====== Source material ======
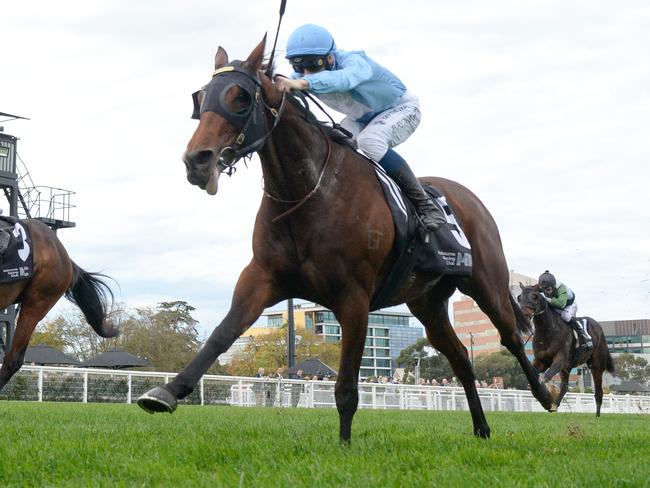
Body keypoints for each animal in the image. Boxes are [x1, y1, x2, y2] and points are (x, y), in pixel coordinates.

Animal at [138, 37, 556, 442]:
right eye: (200, 97)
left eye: (240, 97)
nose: (197, 160)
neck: (309, 191)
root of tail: (470, 198)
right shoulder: (262, 277)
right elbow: (222, 333)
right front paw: (167, 391)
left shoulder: (353, 297)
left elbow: (346, 387)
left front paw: (344, 446)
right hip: (428, 303)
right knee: (461, 360)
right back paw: (482, 429)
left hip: (486, 282)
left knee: (511, 337)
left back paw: (546, 394)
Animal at [516, 282, 612, 416]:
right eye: (519, 297)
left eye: (535, 296)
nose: (523, 316)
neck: (548, 330)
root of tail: (598, 326)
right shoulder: (541, 361)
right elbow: (534, 378)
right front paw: (545, 399)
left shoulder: (560, 360)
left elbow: (546, 376)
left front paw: (547, 396)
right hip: (568, 367)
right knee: (565, 386)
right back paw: (555, 405)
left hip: (596, 365)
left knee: (598, 392)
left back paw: (597, 416)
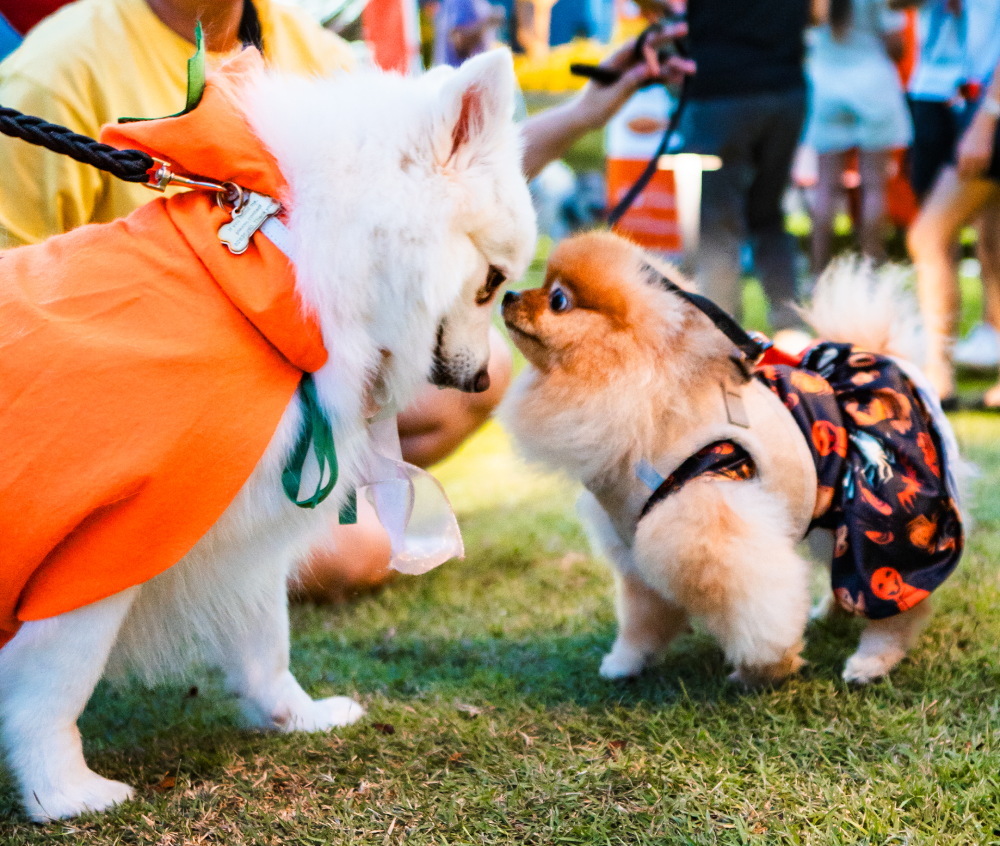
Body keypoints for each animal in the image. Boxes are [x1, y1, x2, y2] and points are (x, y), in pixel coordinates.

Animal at [0, 48, 540, 820]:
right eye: (491, 281)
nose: (480, 380)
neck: (281, 270)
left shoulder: (234, 523)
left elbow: (266, 641)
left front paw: (297, 716)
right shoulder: (104, 545)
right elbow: (55, 687)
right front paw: (64, 792)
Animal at [504, 232, 964, 688]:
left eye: (558, 300)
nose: (507, 293)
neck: (651, 403)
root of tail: (885, 360)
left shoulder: (704, 523)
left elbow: (755, 606)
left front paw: (765, 667)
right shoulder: (634, 539)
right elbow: (642, 615)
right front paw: (626, 661)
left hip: (885, 514)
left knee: (898, 594)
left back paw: (872, 660)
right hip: (838, 514)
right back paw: (832, 613)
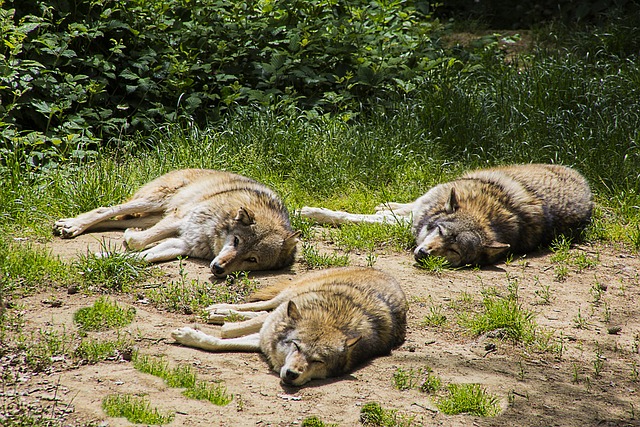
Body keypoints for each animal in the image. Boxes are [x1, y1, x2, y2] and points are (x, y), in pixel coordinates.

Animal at [51, 170, 298, 278]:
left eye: (252, 259)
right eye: (236, 241)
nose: (218, 269)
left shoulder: (183, 245)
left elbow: (142, 255)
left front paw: (104, 257)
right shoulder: (180, 219)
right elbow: (138, 241)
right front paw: (126, 241)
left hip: (154, 214)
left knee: (115, 221)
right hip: (155, 202)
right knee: (108, 210)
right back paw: (72, 225)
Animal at [172, 268, 408, 388]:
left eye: (318, 361)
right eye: (296, 347)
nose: (292, 374)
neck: (332, 319)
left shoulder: (263, 339)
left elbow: (221, 342)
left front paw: (192, 335)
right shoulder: (269, 330)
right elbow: (228, 333)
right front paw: (192, 333)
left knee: (261, 311)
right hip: (288, 294)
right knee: (261, 306)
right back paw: (219, 310)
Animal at [302, 164, 592, 268]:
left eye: (454, 251)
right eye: (440, 232)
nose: (423, 254)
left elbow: (354, 217)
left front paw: (310, 212)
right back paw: (387, 204)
======
▶ [Directions] Please write out only the material above, exactly, from its first line through the line that contains "right elbow: (55, 687)", and include no pictures.

▶ [Output below]
Body keypoints for each animal in the image. Boxes are [x1, y1, x2, y2] and points are (x, y), in pixel coordinates.

Animal at [138, 37, 556, 442]:
right eye: (200, 97)
left eye: (240, 97)
nose: (197, 160)
neck: (309, 191)
root of tail: (470, 198)
right shoulder: (262, 277)
right elbow: (222, 333)
right front paw: (167, 391)
left shoulder: (353, 297)
left elbow: (346, 387)
left front paw: (344, 446)
right hip: (428, 303)
right knee: (461, 360)
right back paw: (482, 429)
left hip: (486, 282)
left knee: (511, 337)
left back paw: (546, 394)
Animal at [516, 282, 612, 416]:
right eye: (519, 297)
left eye: (535, 296)
nose: (523, 316)
neck: (548, 330)
root of tail: (598, 326)
right shoulder: (541, 361)
right elbow: (534, 378)
right front paw: (545, 399)
left shoulder: (560, 360)
left elbow: (546, 376)
left front paw: (547, 396)
right hip: (568, 367)
right knee: (565, 386)
right back paw: (555, 405)
left hip: (596, 365)
left knee: (598, 392)
left back paw: (597, 416)
Body keypoints for each animal in the image. Boxes are [x1, y1, x2, y2] and points are (x, y), in pixel coordinates.

Animal at [0, 48, 540, 820]:
right eye: (491, 281)
nose: (480, 380)
neck: (281, 270)
left shoulder: (234, 523)
left elbow: (266, 641)
left front paw: (297, 716)
right shoulder: (104, 545)
right elbow: (55, 687)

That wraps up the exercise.